*** Recorded data

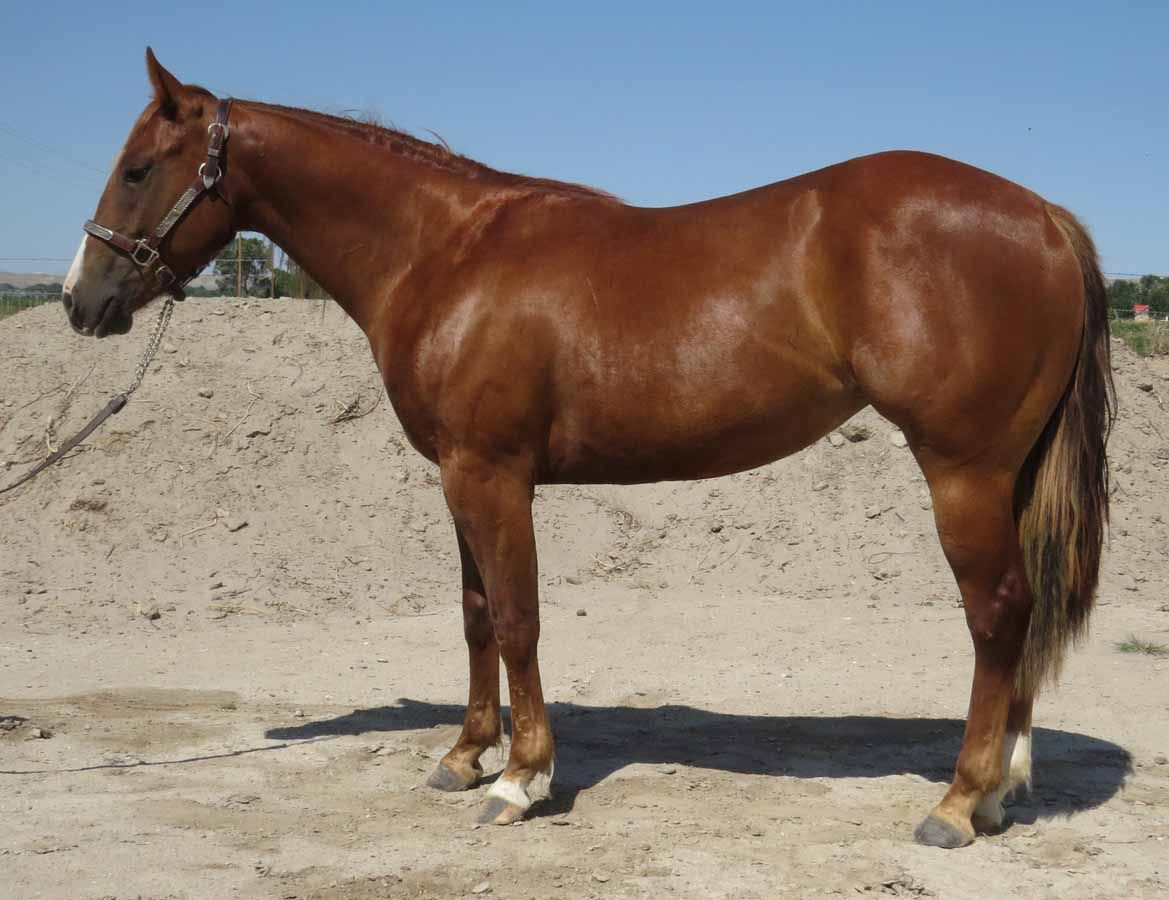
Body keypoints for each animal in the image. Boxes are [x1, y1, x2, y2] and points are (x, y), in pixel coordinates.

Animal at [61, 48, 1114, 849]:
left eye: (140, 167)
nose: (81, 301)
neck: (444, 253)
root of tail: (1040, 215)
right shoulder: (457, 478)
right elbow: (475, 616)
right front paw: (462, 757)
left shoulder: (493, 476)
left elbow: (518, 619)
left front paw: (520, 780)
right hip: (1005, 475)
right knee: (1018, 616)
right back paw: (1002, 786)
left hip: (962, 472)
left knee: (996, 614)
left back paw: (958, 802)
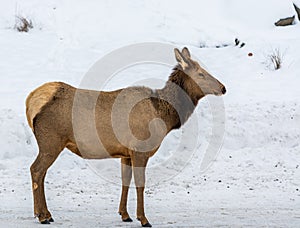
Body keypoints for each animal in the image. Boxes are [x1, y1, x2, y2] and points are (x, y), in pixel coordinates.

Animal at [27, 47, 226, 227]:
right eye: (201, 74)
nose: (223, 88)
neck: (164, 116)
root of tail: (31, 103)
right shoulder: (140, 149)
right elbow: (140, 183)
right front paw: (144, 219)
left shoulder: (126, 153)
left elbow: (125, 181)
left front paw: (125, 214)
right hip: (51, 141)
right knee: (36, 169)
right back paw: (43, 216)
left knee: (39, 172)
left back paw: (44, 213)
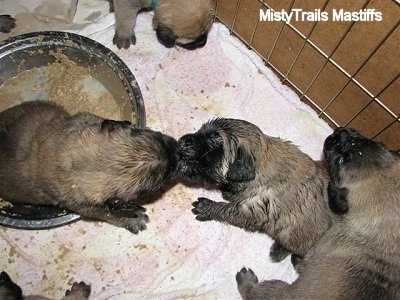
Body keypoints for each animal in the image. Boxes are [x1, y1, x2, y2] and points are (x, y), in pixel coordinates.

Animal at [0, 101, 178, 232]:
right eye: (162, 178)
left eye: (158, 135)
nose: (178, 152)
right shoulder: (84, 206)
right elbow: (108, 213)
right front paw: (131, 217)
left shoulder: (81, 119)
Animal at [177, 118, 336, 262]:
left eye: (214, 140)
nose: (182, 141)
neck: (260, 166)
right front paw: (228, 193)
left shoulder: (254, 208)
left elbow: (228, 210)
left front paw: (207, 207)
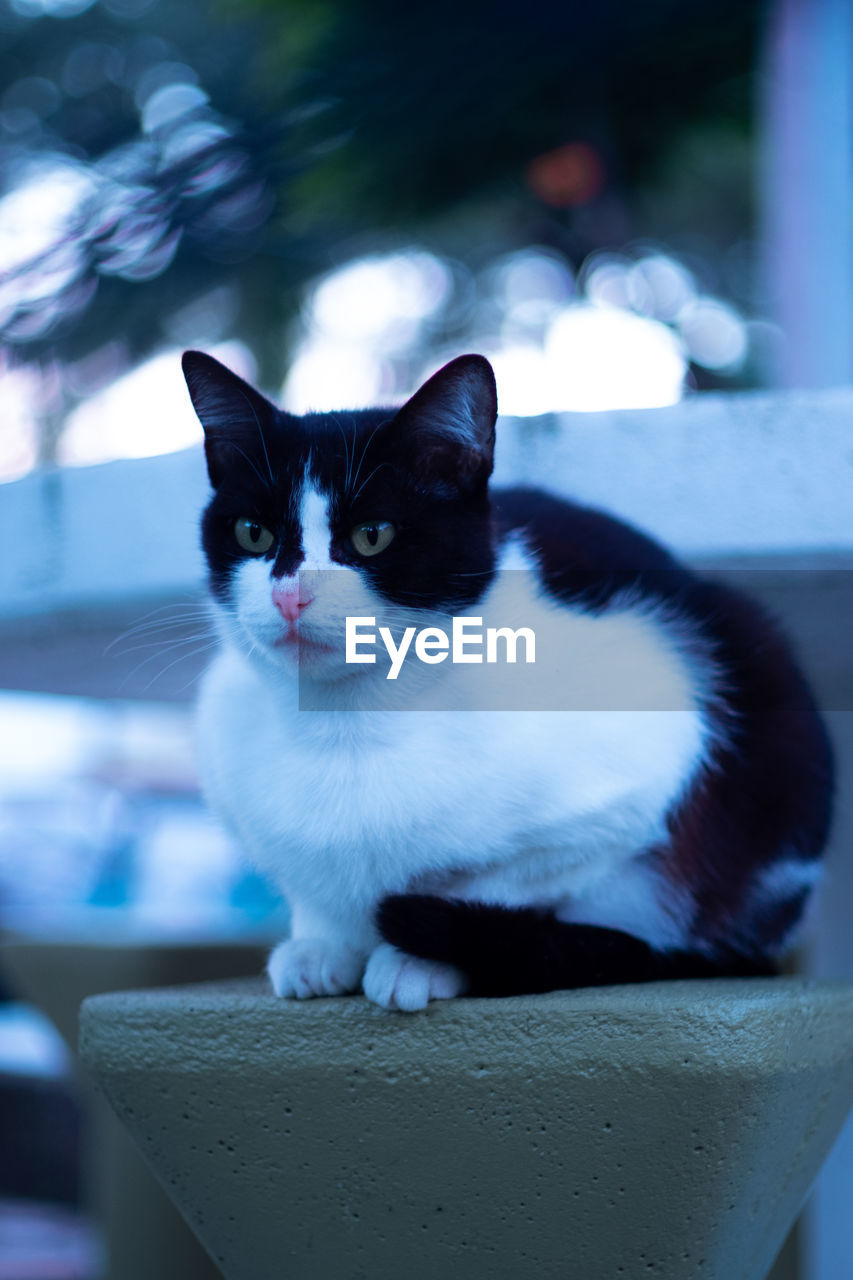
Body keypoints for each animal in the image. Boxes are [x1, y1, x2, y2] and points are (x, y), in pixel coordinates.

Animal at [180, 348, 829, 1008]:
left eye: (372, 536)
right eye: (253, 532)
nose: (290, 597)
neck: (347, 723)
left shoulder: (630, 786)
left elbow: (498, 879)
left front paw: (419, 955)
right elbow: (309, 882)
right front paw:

******

Type the entries again verbatim. Drop the images.

### Exercise answer
Body keypoints for each animal in the image. Boxes are [x1, y1, x2, y2] and points are (x, y), in pixel coordinates.

Animal at [61, 48, 1114, 849]:
left eye: (140, 167)
nose: (81, 301)
neck: (444, 253)
root of tail: (1040, 215)
right shoulder: (457, 478)
right elbow: (475, 616)
right front paw: (462, 757)
left shoulder: (493, 476)
left elbow: (518, 619)
left front paw: (520, 780)
right hip: (1005, 475)
right knee: (1018, 616)
right back paw: (1002, 786)
left hip: (962, 472)
left knee: (996, 614)
left back paw: (958, 802)
Body keypoints for each animal in the image. Boxes are [x1, y1, x2, y2] and points are (x, y), in pixel coordinates.

Animal at [27, 47, 226, 227]:
right eye: (201, 74)
nose: (223, 88)
neck: (164, 116)
root of tail: (31, 103)
right shoulder: (140, 149)
right elbow: (140, 183)
right front paw: (144, 219)
left shoulder: (126, 153)
left elbow: (125, 181)
left front paw: (125, 214)
right hip: (51, 141)
right knee: (36, 169)
right back paw: (43, 216)
left knee: (39, 172)
left back paw: (44, 213)
Body keypoints for each animal in the image. Boxes are [x1, y1, x2, y2] and points are (x, y), in pixel coordinates.

Animal at [0, 101, 178, 232]:
right eye: (162, 178)
left eye: (158, 135)
nose: (178, 152)
right shoulder: (84, 206)
right elbow: (108, 213)
right front paw: (131, 217)
left shoulder: (81, 119)
Animal at [177, 118, 336, 262]:
left eye: (214, 140)
nose: (182, 141)
neck: (260, 166)
right front paw: (228, 193)
left shoulder: (254, 208)
left elbow: (228, 210)
left front paw: (207, 207)
Body keypoints for each animal in the image. Boxes are [x1, y1, x2, y2] and points are (x, y), in pixel coordinates.

Animal at [180, 348, 829, 1008]:
left eye: (372, 536)
right eye: (253, 532)
nose: (290, 597)
neck: (347, 723)
left shoulder: (630, 786)
left elbow: (498, 879)
left front paw: (419, 955)
right elbow: (309, 882)
right front paw:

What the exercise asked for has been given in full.